The primary function of the Muskegon Rescue Mission is providing shelter for the homeless, with a men’s shelter on Laketon and women’s shelter on Peck.

The organization also provides meals, a food pantry, other physical needs (furniture and clothing), and faith-based programs that help the homeless get at and resolve the root causes of their homelessness.

“We’re able to provide a lot of services based on our fundraising, and help our guests exactly where they’re at,” says Emily Umstead, the Rescue Mission’s Volunteer and Event Coordinator.

The Rescue Mission also helps children. “Our children’s ministry provides a combination of curriculum, activities, summer camp programs, Bible study, mentoring, recreation and academic support,” says the website, https://muskegonmission.org

The ForeShores Adventure Run is one of several ways the Rescue Mission funds its activities; they hold the annual Soup for Suits and operate thrift stores, among others.

But this past Saturday, it was the ForeShore that brought out folks looking for a challenge.
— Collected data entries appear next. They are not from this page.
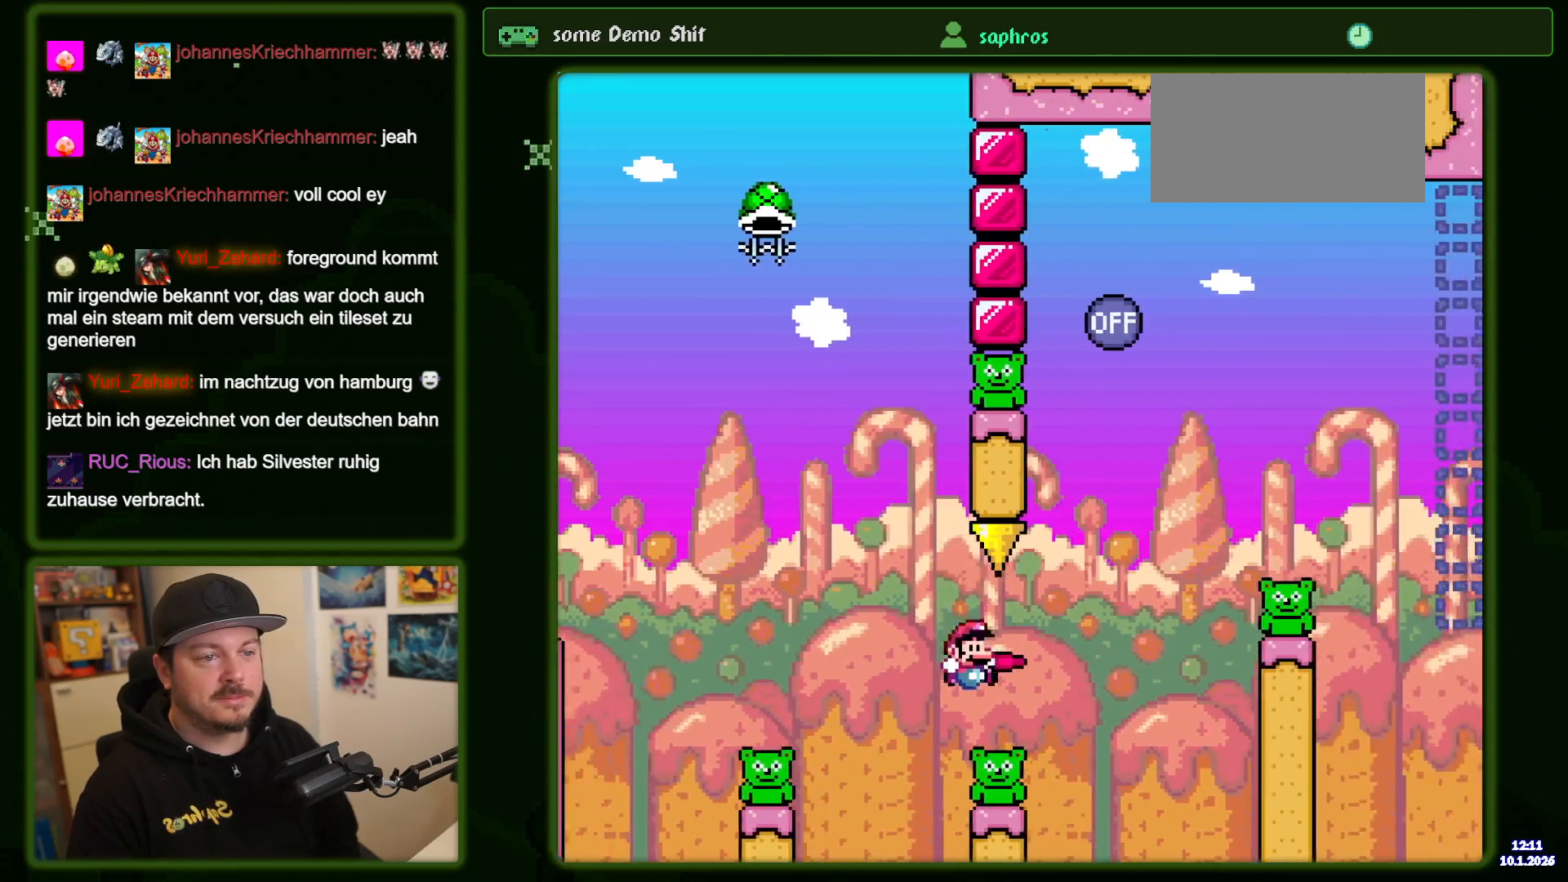
{"buttons": ["B", "Y", "DPAD_RIGHT"], "events": []}
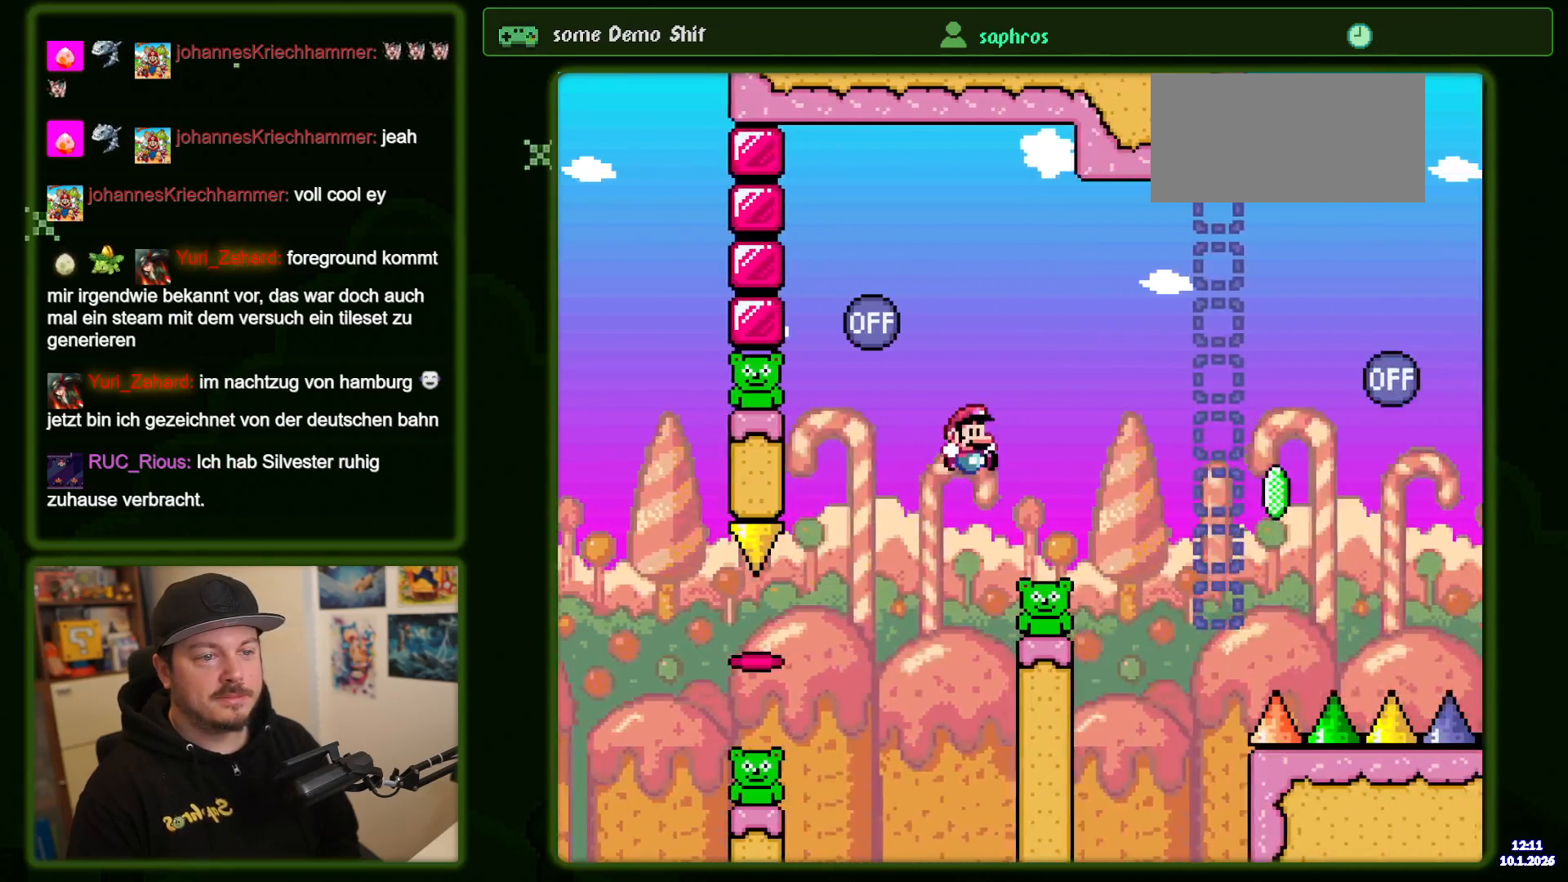
{"buttons": ["B", "Y"], "events": [[34, "DPAD_RIGHT", "up"]]}
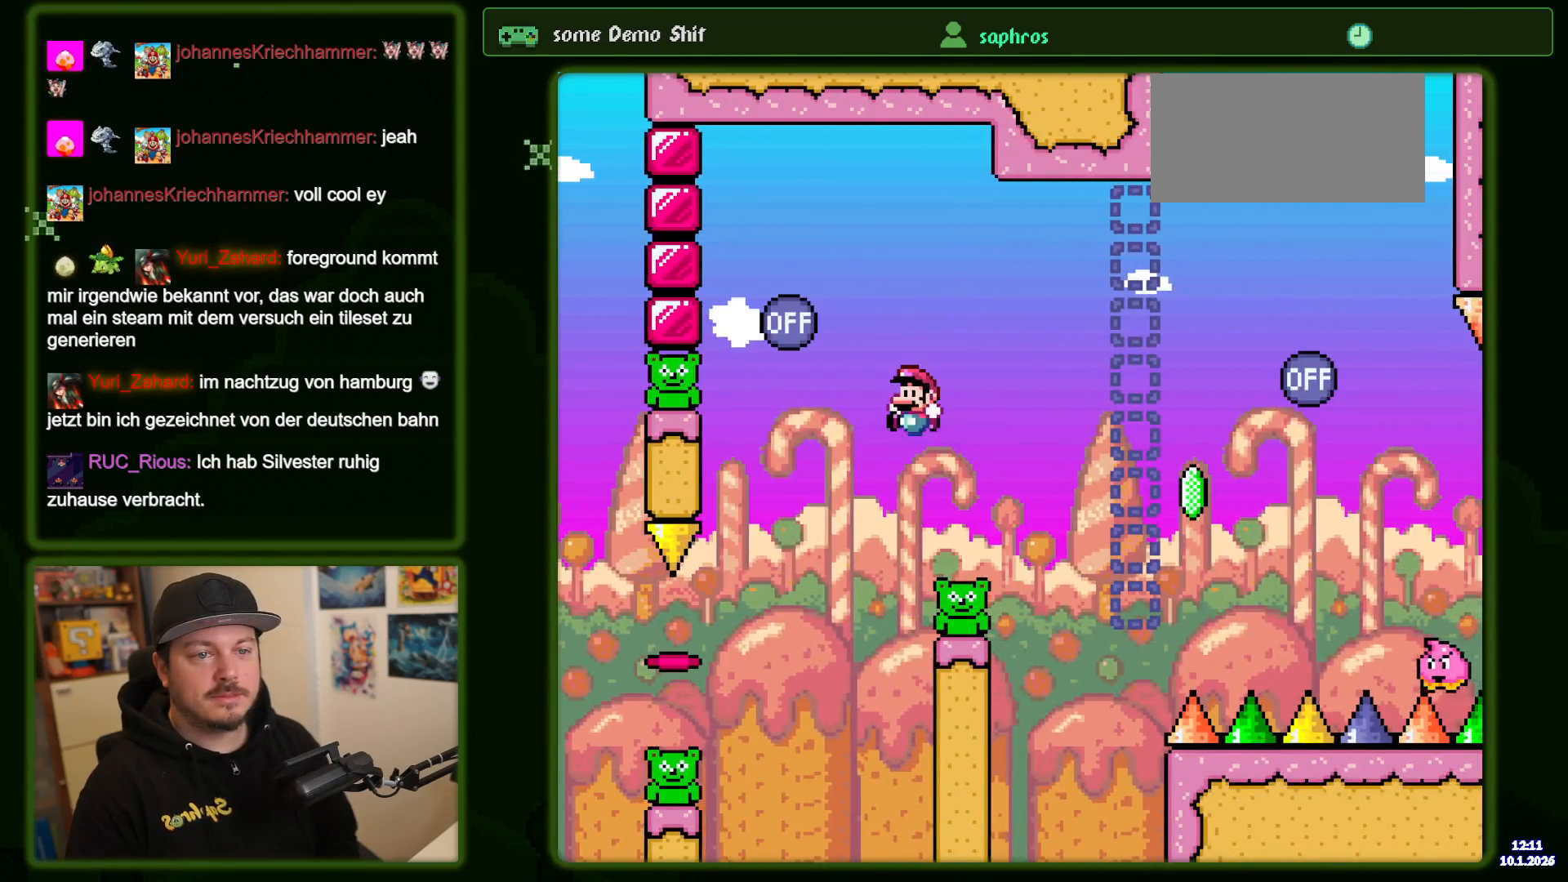
{"buttons": ["B", "Y"], "events": []}
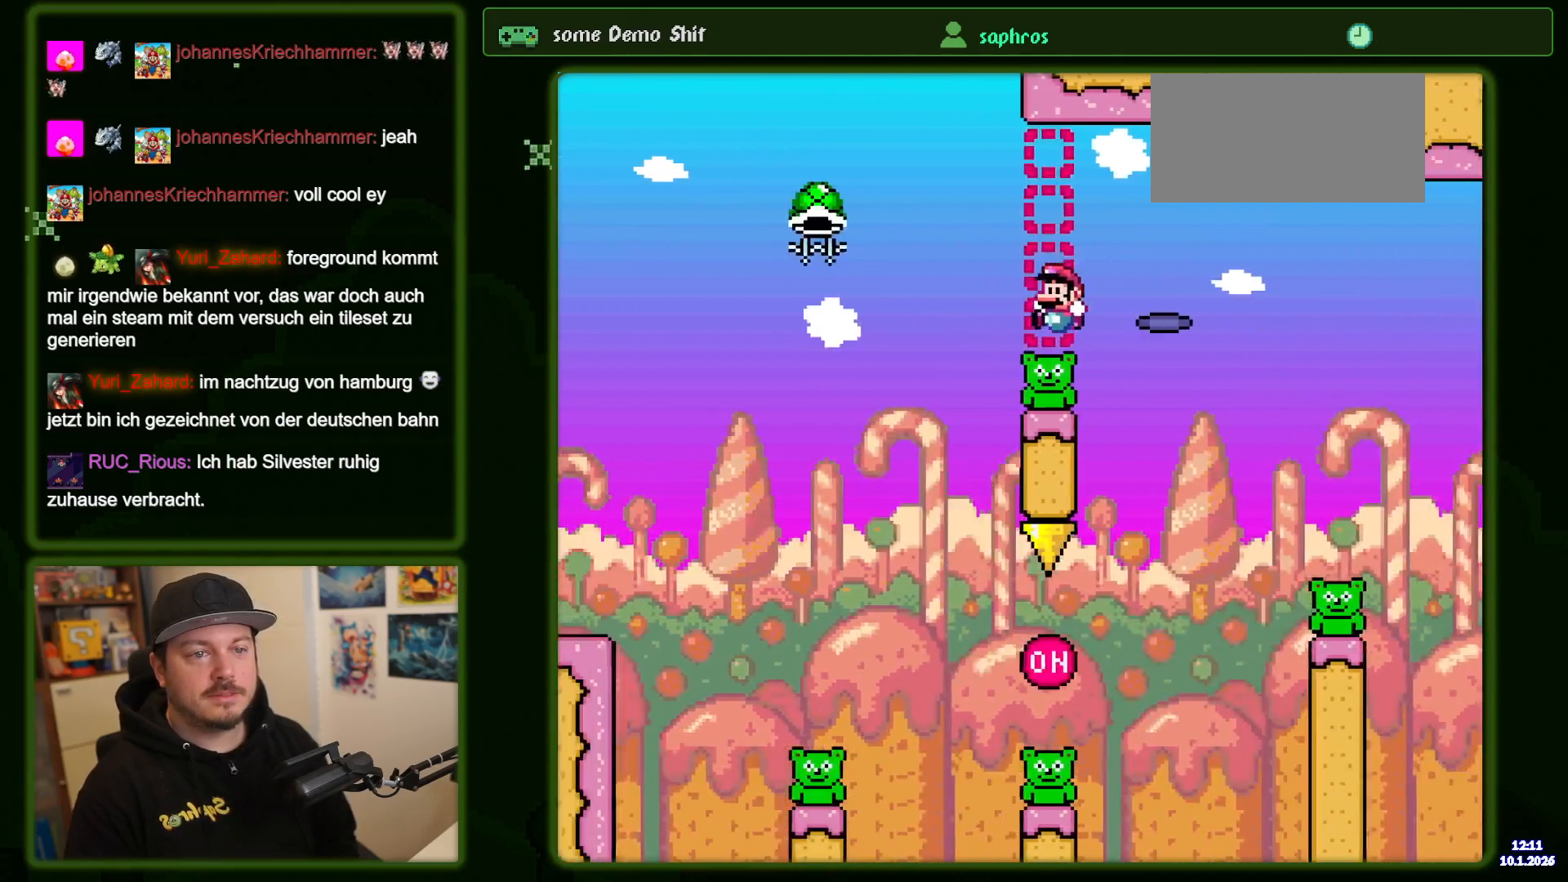
{"buttons": ["B", "Y", "DPAD_RIGHT"], "events": [[250, "B", "up"], [350, "B", "down"], [434, "DPAD_RIGHT", "down"]]}
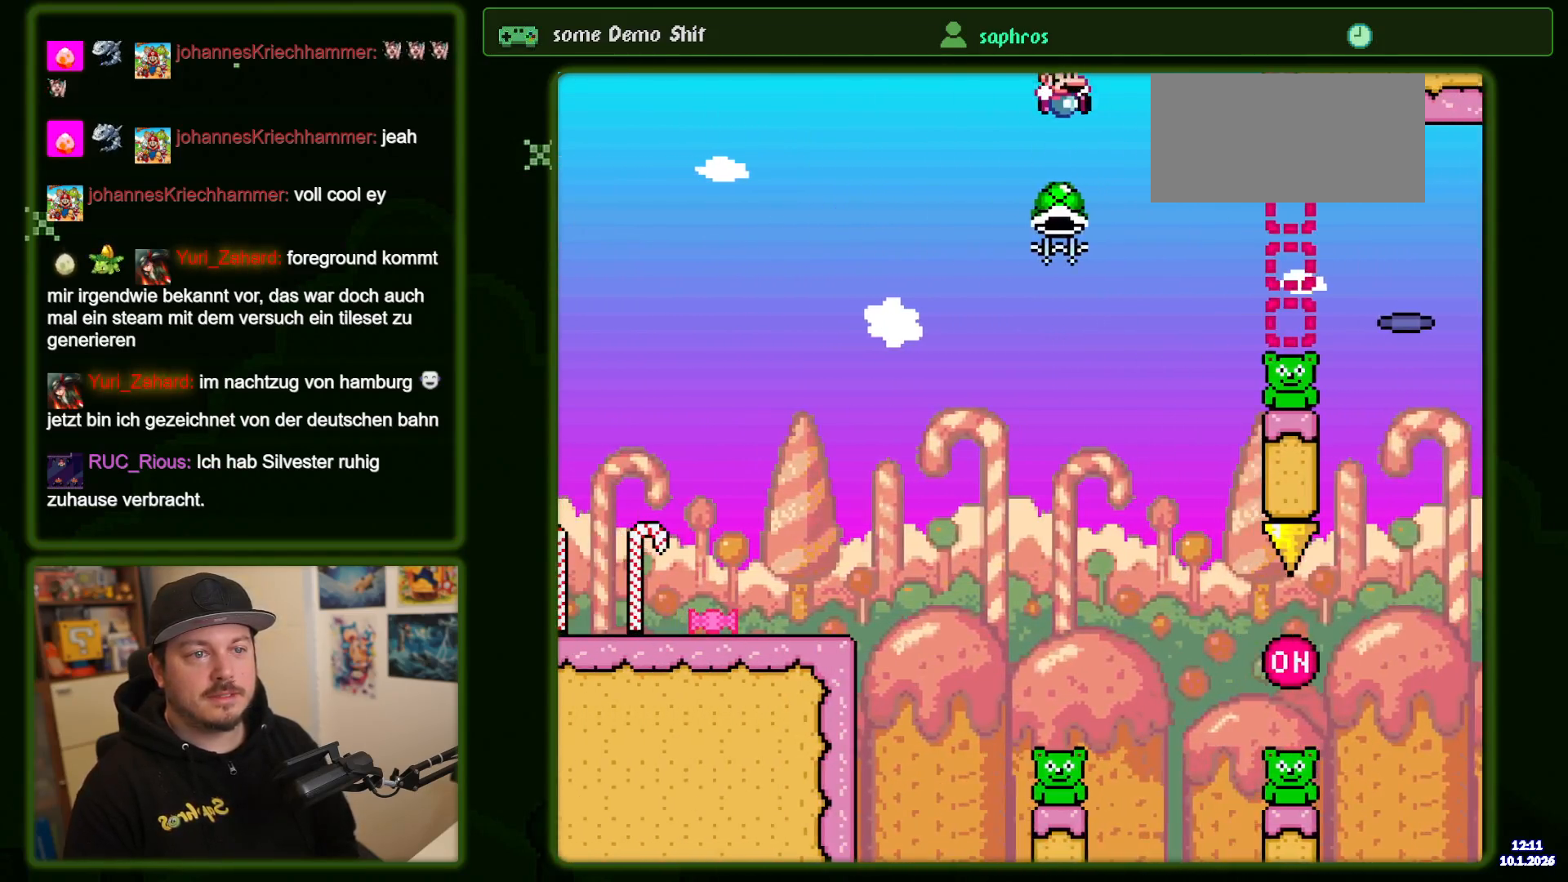
{"buttons": ["B", "Y", "DPAD_RIGHT"], "events": [[234, "DPAD_RIGHT", "up"], [417, "DPAD_RIGHT", "down"]]}
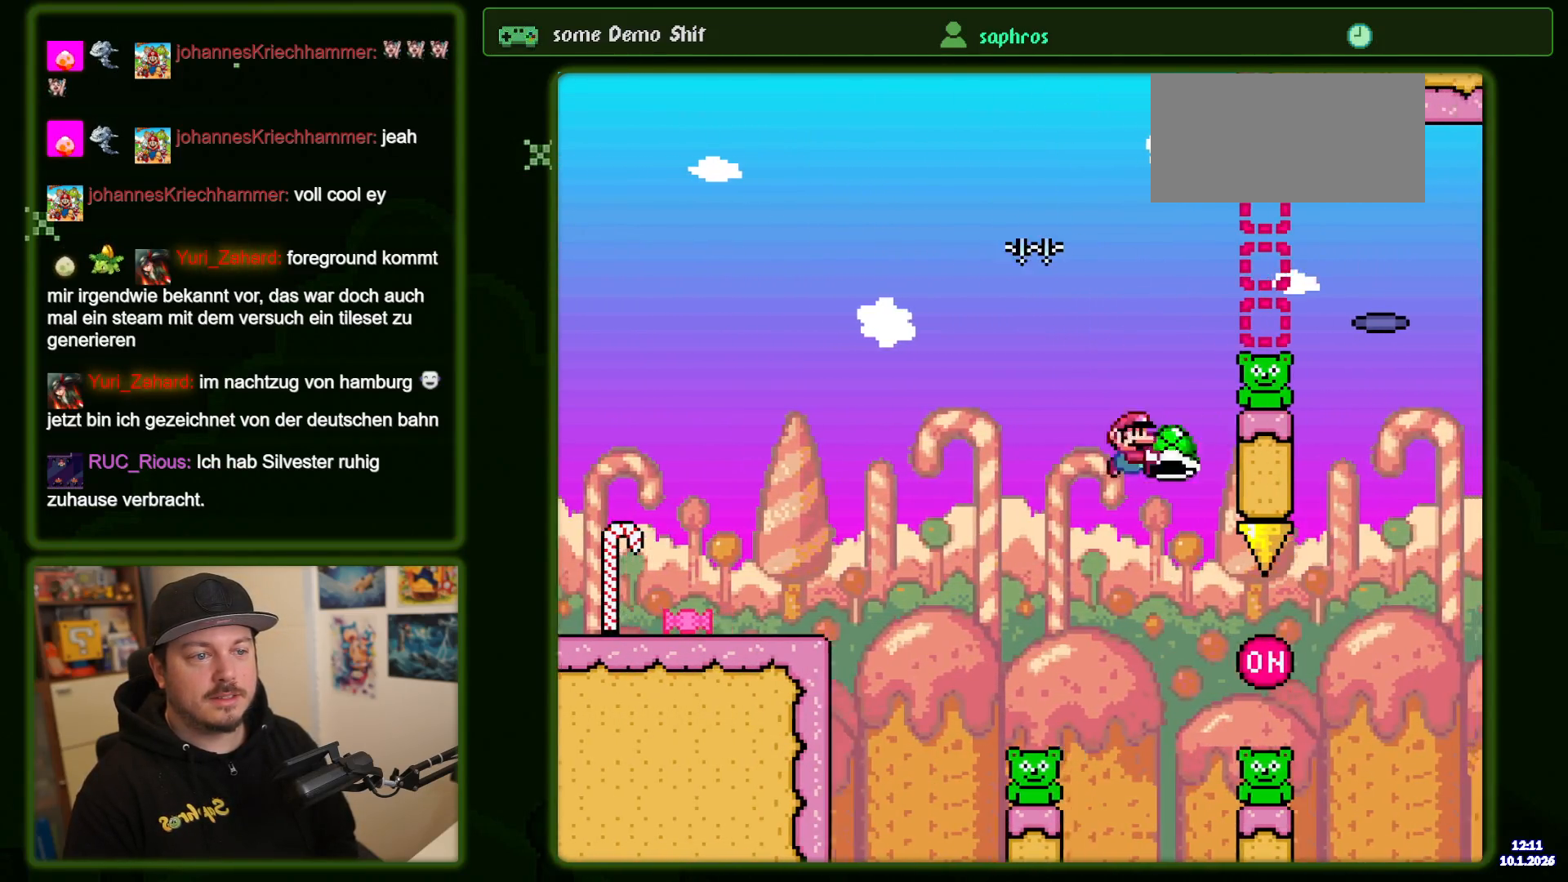
{"buttons": ["B", "Y", "DPAD_RIGHT"], "events": []}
The event had over 700 participants, which, at about 20 meals per event entry, equates to 14,000 meals provided.

There were over 20 obstacles on the 5K course, which is also run on sand and through the water. Umstead explained that there are three categories of run: one just to challenge oneself individually, one an individual competitive run, and one a team event.

The winners of the overall race were (under-40) Adam Wolffis and Veronica Wilson, (40-plus) Matt Jones and Leticia Ponce.

“We’re already getting started on 2020,” says Umstead. The date next year will be May 16.